Could you copy out the material, character for character, from the line with "kingdom: Animalia" up to and including the line with "scientific name: Aricia agestis"?

▶ **Stored records**
Begin

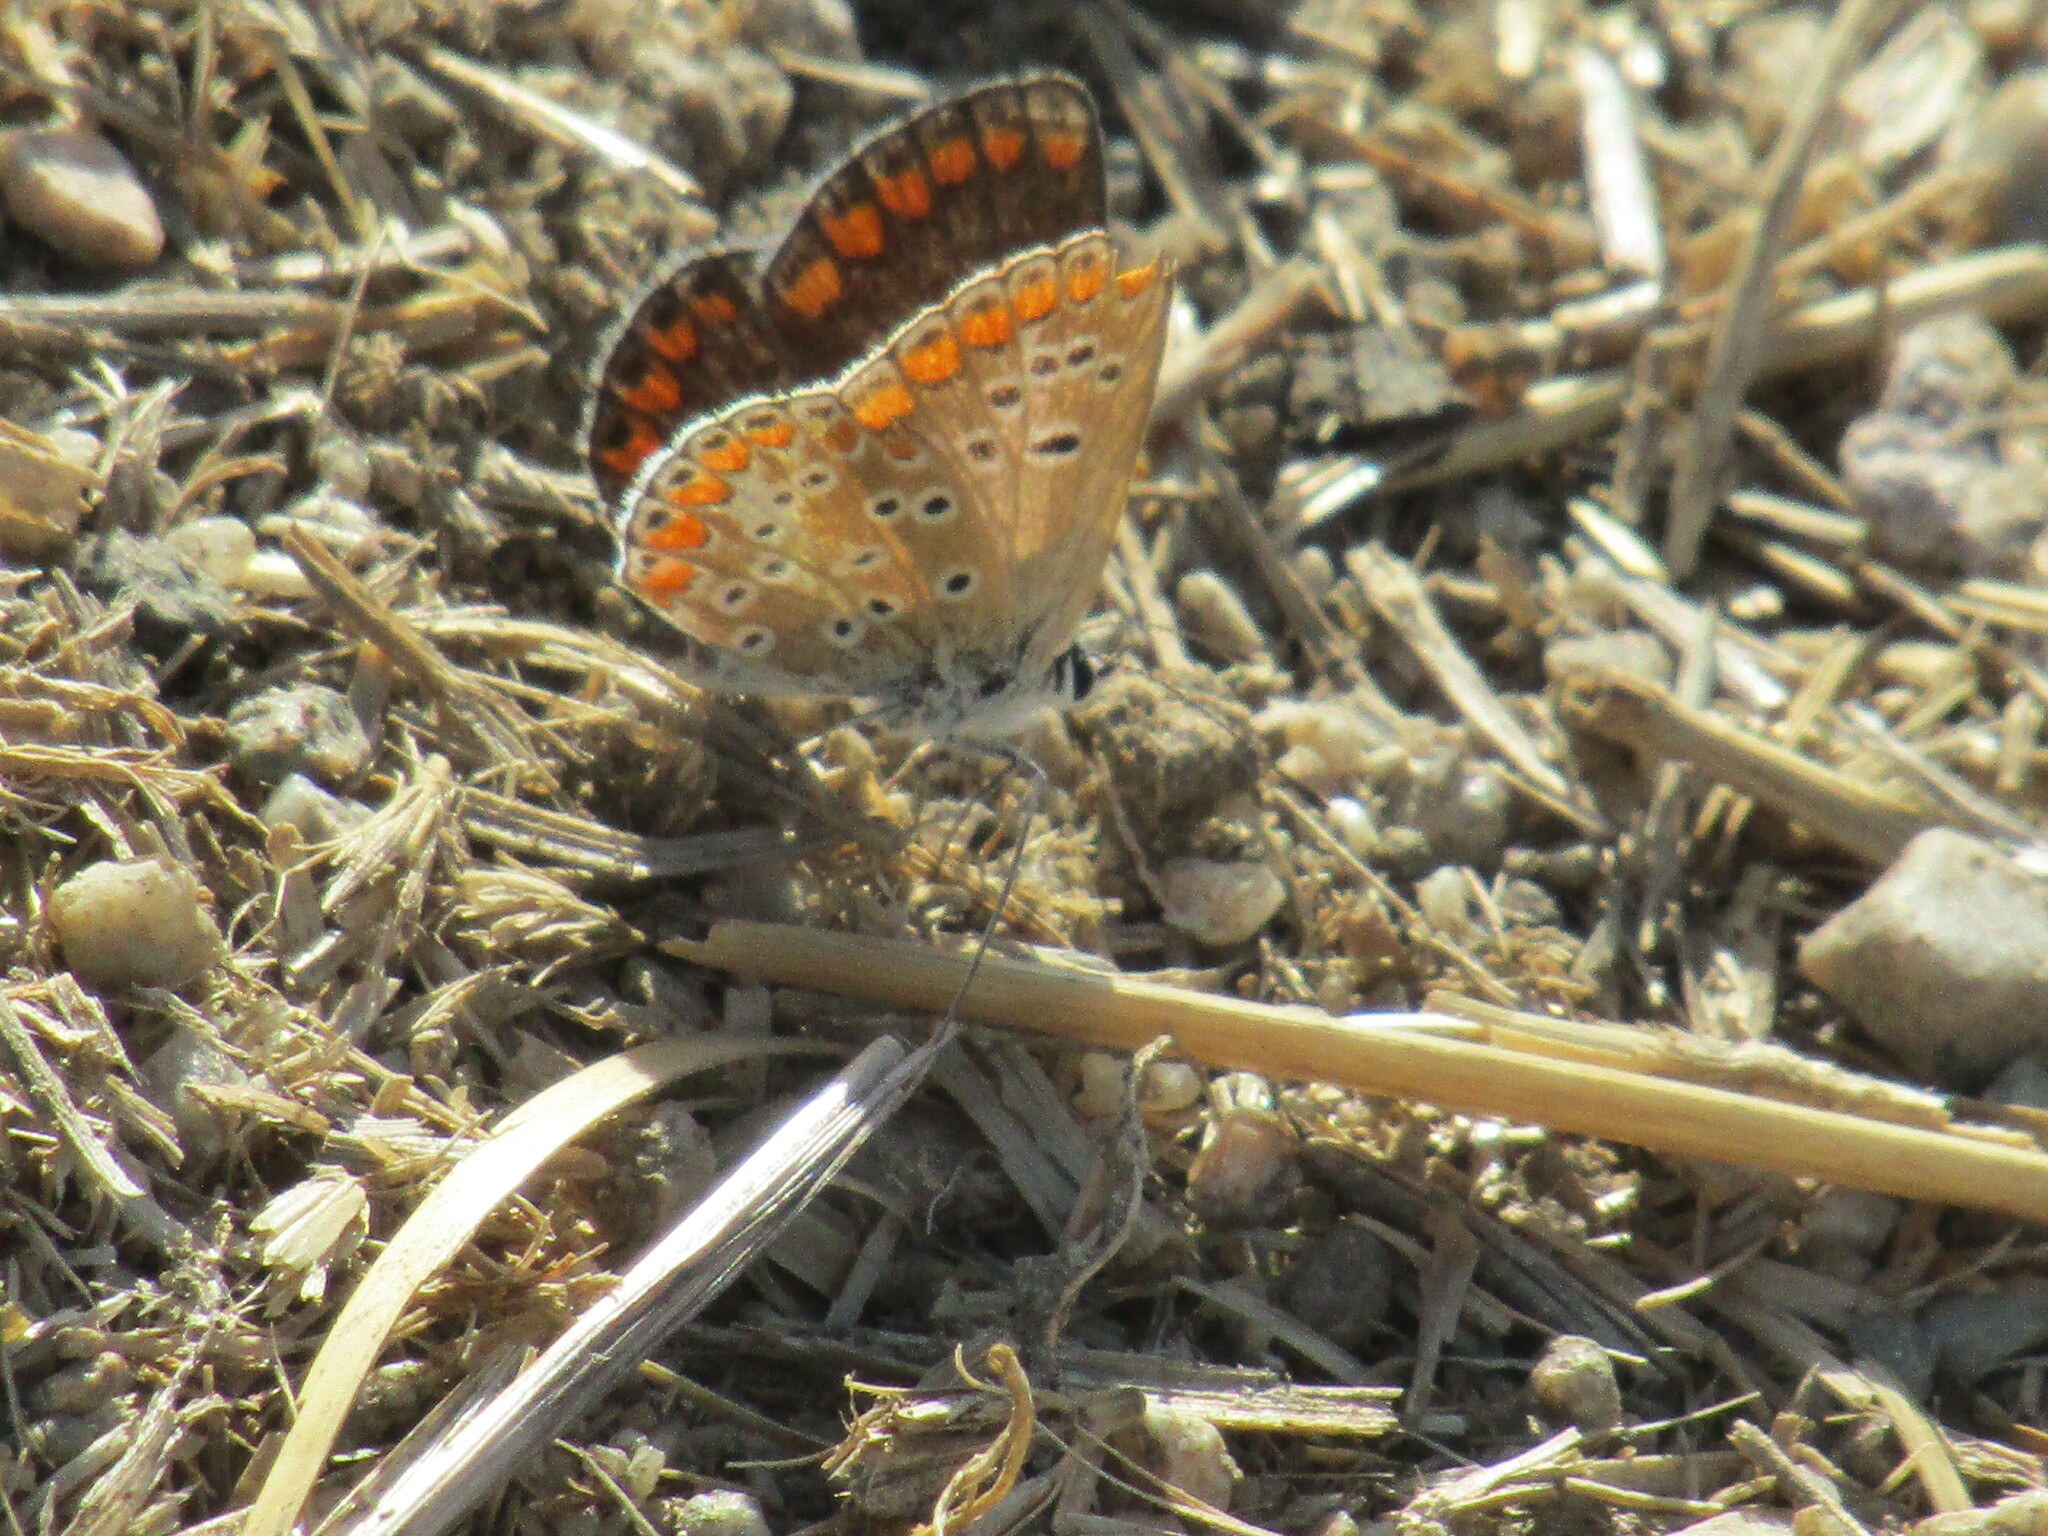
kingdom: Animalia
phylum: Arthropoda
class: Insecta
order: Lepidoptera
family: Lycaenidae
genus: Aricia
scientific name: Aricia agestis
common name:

End
Begin

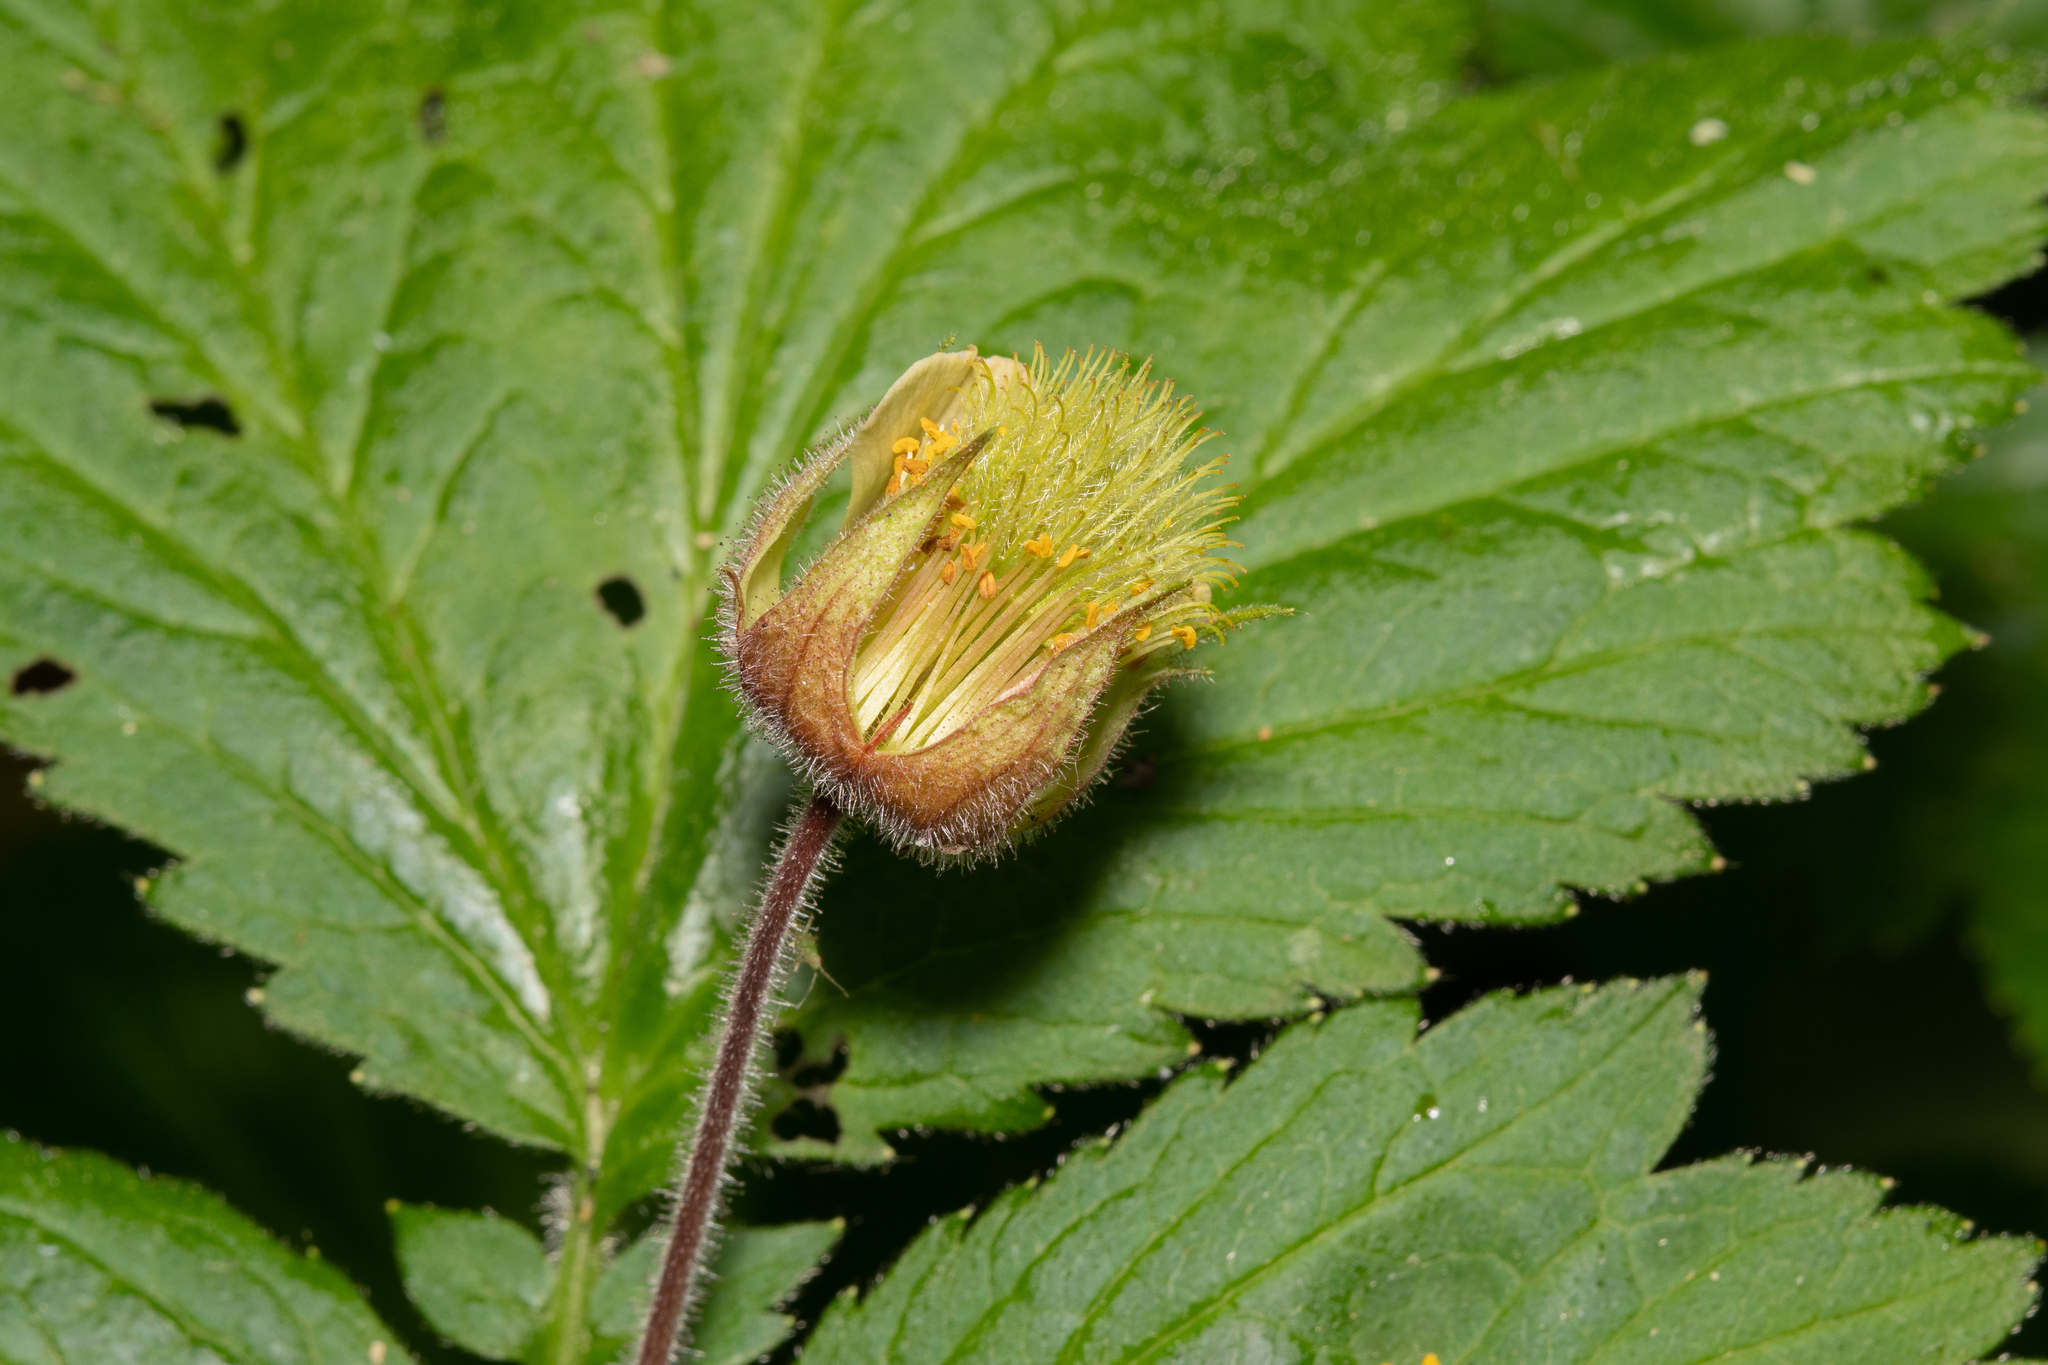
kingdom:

End

▶ **Task result**
kingdom: Animalia
phylum: Arthropoda
class: Insecta
order: Lepidoptera
family: Lycaenidae
genus: Aricia
scientific name: Aricia agestis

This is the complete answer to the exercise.